_Source text_:
★ ★ ★ ★ ★ ★ ★

Nvidia founder and CEO Jensen Huang in Gyeongju, South Korea on October 31, 2025. Woohae Cho/Getty ImagesNvidia is usually the company other firms have to respond to. Not the other way around.
But on Tuesday, the $4 trillion chipmaker did something rare: It took to X
to publicly defend itself after a report suggested that one of its biggest customers, Meta, is considering shifting part of its AI infrastructure to Google’s in-house chips, called TPUs.
The move came after Nvidia stock fell over 2.5% on the news, while shares of Alphabet—buoyed by its well-reviewed new Gemini 3 model—climbed for a third day in a row.
The catalyst was
a report from The Information claiming that Google has been pitching its AI chips to outside companies including Meta and several major financial institutions.
Google already rents those chips to customers through its cloud service, but expanding TPU use into customers’ own data centers would mark a major escalation of its rivalry with Nvidia.
That was enough to rattle Wall Street and also Nvidia itself.
“We’re delighted by Google’s success—they’ve made great advances in AI, and we continue to supply to Google,” Nvidia wrote
in a post on X. “Nvidia is a generation ahead of the industry—it’s the only platform that runs every AI model and does it everywhere computing is done.”
It’s not hard to read between the lines. Google’s TPUs might be gaining traction, but Nvidia wants investors, and its customers, to know that it still sees itself as unstoppable.

★ ★ ★ ★ ★ ★ ★

Please rewrite the paragraph of the Nvidia article that begins "But on Tuesday, the $4 trillion chipmaker" as a short list, keeping its main facts.

★ ★ ★ ★ ★ ★ ★

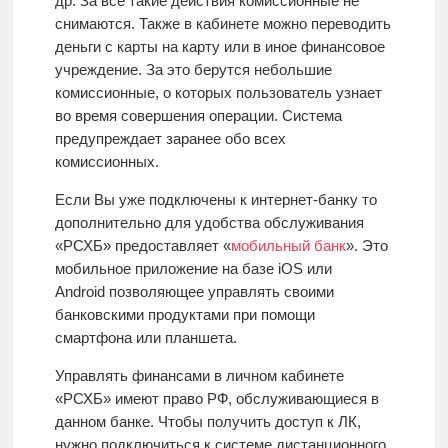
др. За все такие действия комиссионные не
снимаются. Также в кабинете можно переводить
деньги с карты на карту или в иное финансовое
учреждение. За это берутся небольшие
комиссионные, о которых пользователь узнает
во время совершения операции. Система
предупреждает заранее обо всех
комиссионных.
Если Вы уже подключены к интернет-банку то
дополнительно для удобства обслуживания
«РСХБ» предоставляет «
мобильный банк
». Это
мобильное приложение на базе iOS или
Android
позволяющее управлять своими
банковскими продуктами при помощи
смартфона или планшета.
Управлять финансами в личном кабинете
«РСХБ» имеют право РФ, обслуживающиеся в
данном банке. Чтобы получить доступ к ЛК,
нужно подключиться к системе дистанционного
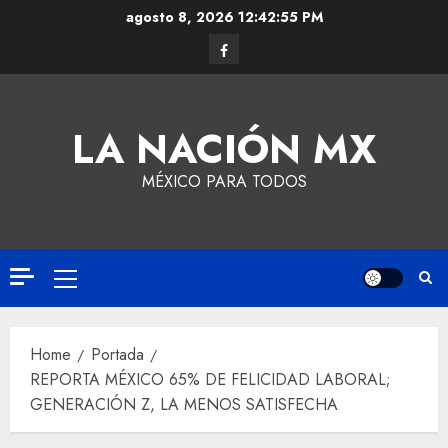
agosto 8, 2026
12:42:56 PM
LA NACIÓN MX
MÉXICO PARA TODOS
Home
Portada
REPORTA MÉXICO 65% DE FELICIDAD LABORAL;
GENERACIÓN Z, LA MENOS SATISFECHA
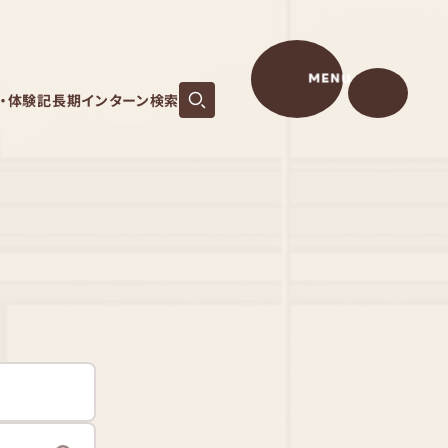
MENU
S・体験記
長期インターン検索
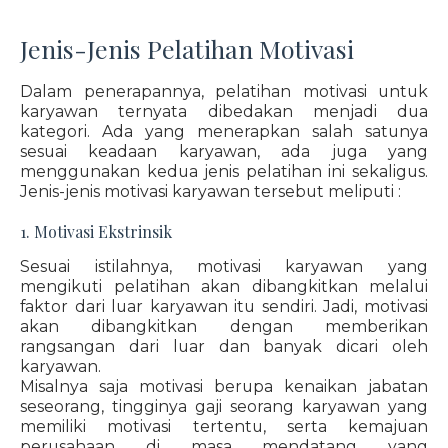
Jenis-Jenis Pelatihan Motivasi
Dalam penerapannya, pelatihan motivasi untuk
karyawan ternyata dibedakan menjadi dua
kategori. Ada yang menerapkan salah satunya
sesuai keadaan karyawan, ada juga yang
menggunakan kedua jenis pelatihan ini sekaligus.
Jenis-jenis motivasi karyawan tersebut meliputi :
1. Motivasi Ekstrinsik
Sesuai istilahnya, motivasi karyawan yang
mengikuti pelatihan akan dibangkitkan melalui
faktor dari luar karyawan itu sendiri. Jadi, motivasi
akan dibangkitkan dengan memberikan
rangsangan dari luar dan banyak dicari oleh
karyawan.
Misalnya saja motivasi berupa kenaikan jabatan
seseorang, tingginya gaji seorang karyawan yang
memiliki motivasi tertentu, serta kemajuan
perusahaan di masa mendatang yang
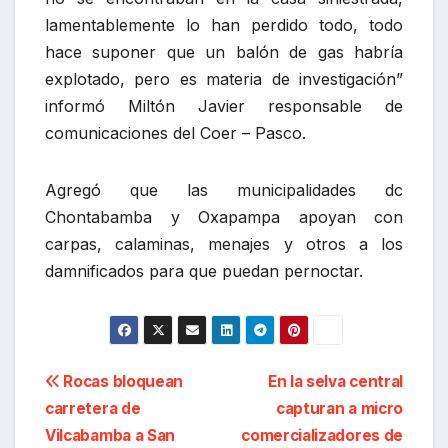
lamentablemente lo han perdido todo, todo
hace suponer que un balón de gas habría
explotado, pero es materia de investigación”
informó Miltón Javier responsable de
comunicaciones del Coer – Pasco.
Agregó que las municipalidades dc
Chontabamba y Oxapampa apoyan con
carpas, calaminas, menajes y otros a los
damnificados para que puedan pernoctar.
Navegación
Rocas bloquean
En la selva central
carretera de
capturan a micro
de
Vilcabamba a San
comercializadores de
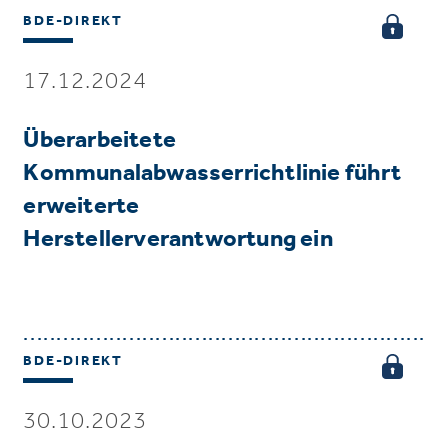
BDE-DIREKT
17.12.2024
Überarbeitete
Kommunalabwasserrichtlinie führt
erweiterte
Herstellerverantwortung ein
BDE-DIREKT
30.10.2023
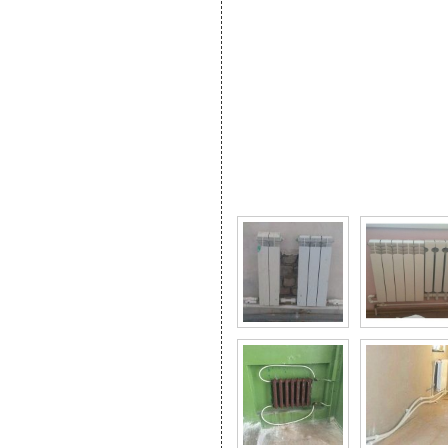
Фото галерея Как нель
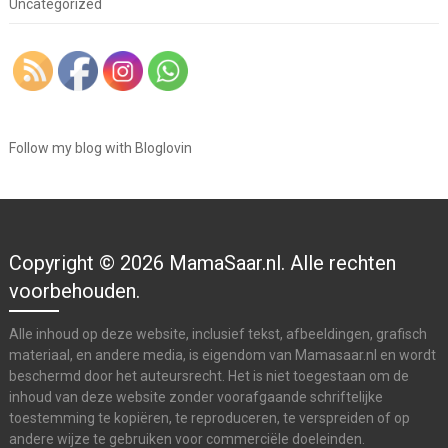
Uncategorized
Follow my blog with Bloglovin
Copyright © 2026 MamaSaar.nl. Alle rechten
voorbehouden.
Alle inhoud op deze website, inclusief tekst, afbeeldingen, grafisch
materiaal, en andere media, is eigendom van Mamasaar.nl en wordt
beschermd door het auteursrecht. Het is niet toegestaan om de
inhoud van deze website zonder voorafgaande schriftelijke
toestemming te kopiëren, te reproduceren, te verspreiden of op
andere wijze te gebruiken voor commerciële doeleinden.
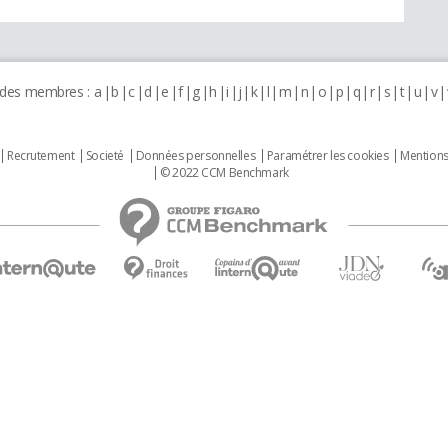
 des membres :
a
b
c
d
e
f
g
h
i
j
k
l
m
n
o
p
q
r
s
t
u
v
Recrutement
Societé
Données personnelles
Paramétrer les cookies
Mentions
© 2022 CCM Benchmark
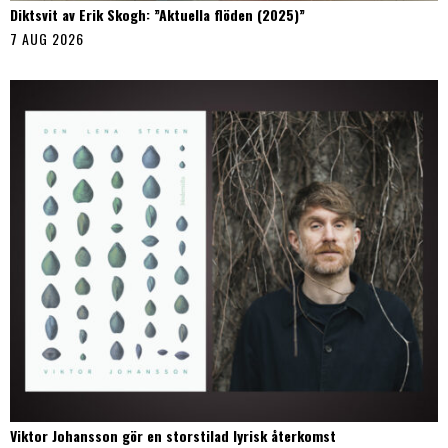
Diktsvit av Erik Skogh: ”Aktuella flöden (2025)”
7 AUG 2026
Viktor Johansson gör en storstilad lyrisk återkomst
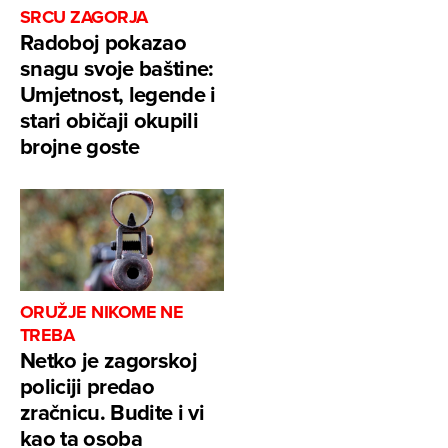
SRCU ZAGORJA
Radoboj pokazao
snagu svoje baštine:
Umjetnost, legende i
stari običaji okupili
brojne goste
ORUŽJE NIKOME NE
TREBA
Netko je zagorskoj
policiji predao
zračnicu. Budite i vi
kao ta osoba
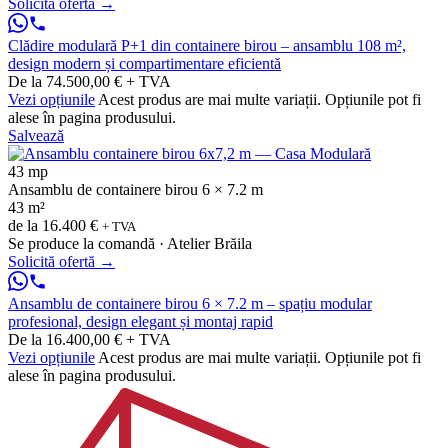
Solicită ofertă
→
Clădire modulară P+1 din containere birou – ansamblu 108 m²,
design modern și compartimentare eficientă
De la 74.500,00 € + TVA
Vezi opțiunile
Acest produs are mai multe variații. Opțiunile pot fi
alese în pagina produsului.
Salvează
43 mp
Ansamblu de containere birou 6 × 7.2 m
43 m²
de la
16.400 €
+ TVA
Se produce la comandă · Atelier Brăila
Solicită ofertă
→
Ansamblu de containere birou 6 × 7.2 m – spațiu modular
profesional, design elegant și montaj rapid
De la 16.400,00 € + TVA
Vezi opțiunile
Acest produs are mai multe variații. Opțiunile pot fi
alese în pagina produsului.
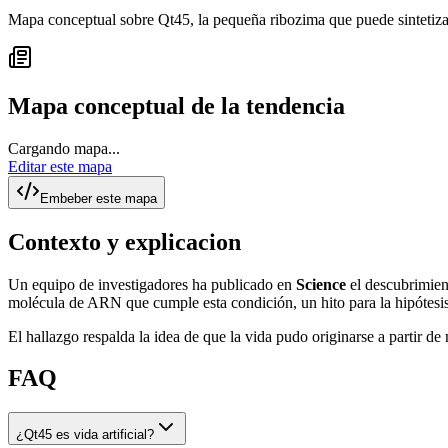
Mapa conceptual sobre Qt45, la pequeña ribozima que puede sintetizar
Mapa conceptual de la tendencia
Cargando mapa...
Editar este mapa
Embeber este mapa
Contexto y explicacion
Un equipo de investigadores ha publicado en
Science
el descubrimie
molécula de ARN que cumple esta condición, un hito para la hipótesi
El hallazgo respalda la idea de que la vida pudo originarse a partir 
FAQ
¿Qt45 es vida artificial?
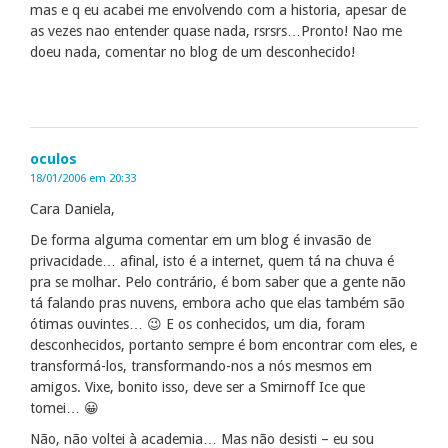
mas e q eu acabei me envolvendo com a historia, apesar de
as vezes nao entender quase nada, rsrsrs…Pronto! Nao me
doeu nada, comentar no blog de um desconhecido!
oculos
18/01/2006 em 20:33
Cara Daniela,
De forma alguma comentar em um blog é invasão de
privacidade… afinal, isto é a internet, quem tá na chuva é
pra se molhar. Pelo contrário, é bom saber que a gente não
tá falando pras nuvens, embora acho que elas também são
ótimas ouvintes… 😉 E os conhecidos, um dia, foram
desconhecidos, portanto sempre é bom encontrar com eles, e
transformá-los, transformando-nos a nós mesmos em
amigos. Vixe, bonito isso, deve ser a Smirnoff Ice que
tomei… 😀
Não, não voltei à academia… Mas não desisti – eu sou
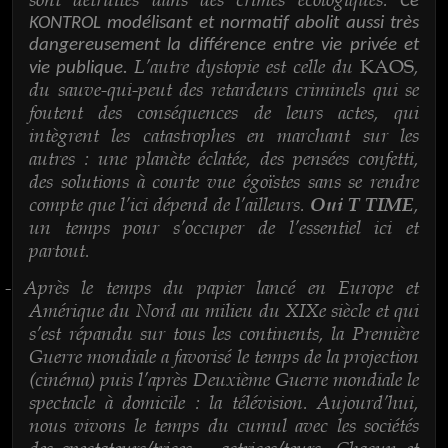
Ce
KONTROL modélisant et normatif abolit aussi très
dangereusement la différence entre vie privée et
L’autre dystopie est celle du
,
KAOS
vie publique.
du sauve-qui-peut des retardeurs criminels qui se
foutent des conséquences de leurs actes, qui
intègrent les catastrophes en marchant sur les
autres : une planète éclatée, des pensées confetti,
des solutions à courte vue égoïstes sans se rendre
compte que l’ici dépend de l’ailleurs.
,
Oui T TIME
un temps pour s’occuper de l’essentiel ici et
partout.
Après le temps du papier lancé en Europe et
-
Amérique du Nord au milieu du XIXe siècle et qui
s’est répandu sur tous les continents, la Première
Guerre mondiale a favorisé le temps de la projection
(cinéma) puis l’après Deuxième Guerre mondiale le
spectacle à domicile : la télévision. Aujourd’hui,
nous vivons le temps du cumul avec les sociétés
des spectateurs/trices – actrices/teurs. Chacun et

★ ★ ★ ★ ★ ★ ★

_Problem solution_:
- On Tuesday, Nvidia, the $4 trillion chipmaker, did something rare: it publicly defended itself on X.
- This followed a report suggesting that Meta, one of its biggest customers, is considering shifting part of its AI infrastructure to Google's in-house chips, called TPUs.